## PASSAGE FOR REVIEW
++++++++++++++++++++

Texts that the whole congregation say together should be minimal, and easily memorised. Readers and presiders should be expected to speak clearly and intelligibly so that the congregation shouldn't need the text in front of them in order to follow. So all you need is a short 'crib sheet', with simple directions aimed at newcomers to indicate what is going on.

Books, whether a purpose-designed booklet or the official BCP or equivalent, are a distraction and unnecessary except for those planning or leading the worship. It's even worse when people don't follow the official liturgy but insist on making up their own versions and showering people with liturgical confetti. Or projecting everything onto huge screens which divert attention from what is going on at the altar. But let's not go there.
 
Posted by leo (# 1458) on :
 
There's a compromise - print the whole thing out when you expect there to be a lot of visitors, e.g. Easter, a baptism during the mass.

Otherwise, save trees.
 
Posted by seekingsister (# 17707) on :
 
At my main parish (charismatic evo) the liturgy is projected onto screens.

At the other parish I attend (just evo) it's printed onto laminated cards that are given out upon entry. People either leave them behind on the pews or on a table in the church lobby. There are a variety to cover most main service types.

Both seem to address the issue of wasting paper by not issuing new pamphlets or sheets for each service.

++++++++++++++++++++

## SUPPLIED RECORDS
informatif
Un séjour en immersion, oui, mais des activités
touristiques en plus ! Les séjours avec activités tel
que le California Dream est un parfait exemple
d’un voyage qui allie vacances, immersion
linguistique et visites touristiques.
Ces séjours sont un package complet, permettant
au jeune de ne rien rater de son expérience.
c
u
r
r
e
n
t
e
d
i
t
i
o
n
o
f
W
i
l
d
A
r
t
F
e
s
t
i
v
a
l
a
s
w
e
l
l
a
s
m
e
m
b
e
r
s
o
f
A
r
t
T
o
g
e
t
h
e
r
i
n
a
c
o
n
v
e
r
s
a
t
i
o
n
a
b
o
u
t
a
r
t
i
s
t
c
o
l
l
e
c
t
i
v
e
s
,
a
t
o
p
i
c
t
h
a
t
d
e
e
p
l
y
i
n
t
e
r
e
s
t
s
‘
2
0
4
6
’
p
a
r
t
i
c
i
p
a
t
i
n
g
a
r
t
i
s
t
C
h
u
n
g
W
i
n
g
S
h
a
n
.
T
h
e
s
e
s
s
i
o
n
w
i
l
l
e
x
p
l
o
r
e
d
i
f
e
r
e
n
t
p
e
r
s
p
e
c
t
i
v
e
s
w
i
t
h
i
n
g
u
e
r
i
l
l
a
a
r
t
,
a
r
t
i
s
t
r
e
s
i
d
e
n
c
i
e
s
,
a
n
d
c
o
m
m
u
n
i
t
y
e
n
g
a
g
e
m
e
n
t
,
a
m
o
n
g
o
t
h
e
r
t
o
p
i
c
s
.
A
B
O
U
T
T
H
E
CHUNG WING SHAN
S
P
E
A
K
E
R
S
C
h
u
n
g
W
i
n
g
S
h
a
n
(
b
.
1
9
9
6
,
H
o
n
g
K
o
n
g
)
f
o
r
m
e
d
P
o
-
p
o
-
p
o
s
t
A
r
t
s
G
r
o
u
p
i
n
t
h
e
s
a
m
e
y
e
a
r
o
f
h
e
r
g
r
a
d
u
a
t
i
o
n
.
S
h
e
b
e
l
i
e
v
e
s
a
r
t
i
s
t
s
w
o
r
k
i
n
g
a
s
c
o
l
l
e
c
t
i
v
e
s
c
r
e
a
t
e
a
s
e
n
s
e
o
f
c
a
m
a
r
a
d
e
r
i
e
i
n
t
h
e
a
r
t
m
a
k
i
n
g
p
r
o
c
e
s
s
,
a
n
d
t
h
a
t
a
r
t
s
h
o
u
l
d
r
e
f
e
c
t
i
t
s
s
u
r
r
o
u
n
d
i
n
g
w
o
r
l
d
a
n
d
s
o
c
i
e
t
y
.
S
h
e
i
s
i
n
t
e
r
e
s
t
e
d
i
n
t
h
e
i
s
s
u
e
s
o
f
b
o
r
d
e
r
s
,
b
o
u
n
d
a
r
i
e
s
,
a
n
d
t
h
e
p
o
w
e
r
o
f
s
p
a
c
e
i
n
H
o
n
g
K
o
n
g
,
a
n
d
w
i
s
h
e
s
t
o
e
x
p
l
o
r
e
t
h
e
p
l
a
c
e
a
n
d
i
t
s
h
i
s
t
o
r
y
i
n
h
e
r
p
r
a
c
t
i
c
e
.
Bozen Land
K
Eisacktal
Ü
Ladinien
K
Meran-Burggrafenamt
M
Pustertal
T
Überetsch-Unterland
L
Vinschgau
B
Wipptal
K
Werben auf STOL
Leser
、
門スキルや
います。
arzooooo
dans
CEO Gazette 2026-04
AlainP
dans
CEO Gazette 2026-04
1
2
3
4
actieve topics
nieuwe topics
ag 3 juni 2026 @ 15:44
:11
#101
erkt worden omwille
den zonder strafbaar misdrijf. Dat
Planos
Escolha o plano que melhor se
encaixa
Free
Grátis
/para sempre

++++++++++++++++++++

## PROBLEM DETAILS
Pick up the forum thread on printed church service sheets after its last post and keep it going.

## RESULT
Posted by Gwai (# 11076) on :
 
As a fifteen year old who'd been attending church all her life, albeit not an Episcopal/Anglican one, I went to church with my grandmother in American and I think Britain and was very intensely confused. It felt like one was always flipping, and by the time one finally found out where one should be and got there the rest of the congregation was about to be done there. So yes I bet it is more friendly to visitors to have booklets. (Whether or not that's worth it, is a different question, of course.)
 
Posted by no prophet (# 15560) on :
 
Recent experience suggests here, in a place where there is little familiarity with traditions and liturgy is that when "mass booklets*" are printed out, various bits of liturgy are left out, reworded and changed.


*mass booklets: called here "pew leaflets" or "bulletin"; actually new heard the term mass booklet before. Common usage: Priest: "responses are printed in your bulletin". Bulletin being the more common usage.
 
Posted by american piskie (# 593) on :
 
quote:
Originally posted by deano:


We keep the booklets in the loft until the next time they are used. We reprint them when they are too tatty to use.

Well done. Like the greater part of Christendom we keep ours for three months after they are too tatty to use, then we reprint them.

"Good morning, is this your first visit? Oh, let me find you one that's less stained."
 
Posted by Chorister (# 473) on :
 
Booklets - we printed them ages ago and people must be very careful, because they are still going. Unlike the commercially produced hymn books which started falling to bits very quickly!

Some people have started using on-screen Liturgy, which looks too much like a work seminar to me!
 
Posted by Og, King of Bashan (# 9562) on :
 
quote:
Originally posted by no prophet:
Recent experience suggests here, in a place where there is little familiarity with traditions and liturgy is that when "mass booklets*" are printed out, various bits of liturgy are left out, reworded and changed.


*mass booklets: called here "pew leaflets" or "bulletin"; actually new heard the term mass booklet before. Common usage: Priest: "responses are printed in your bulletin". Bulletin being the more common usage.

So I'm not the only one who gets a little suspicious when they print out all the words. Good to hear.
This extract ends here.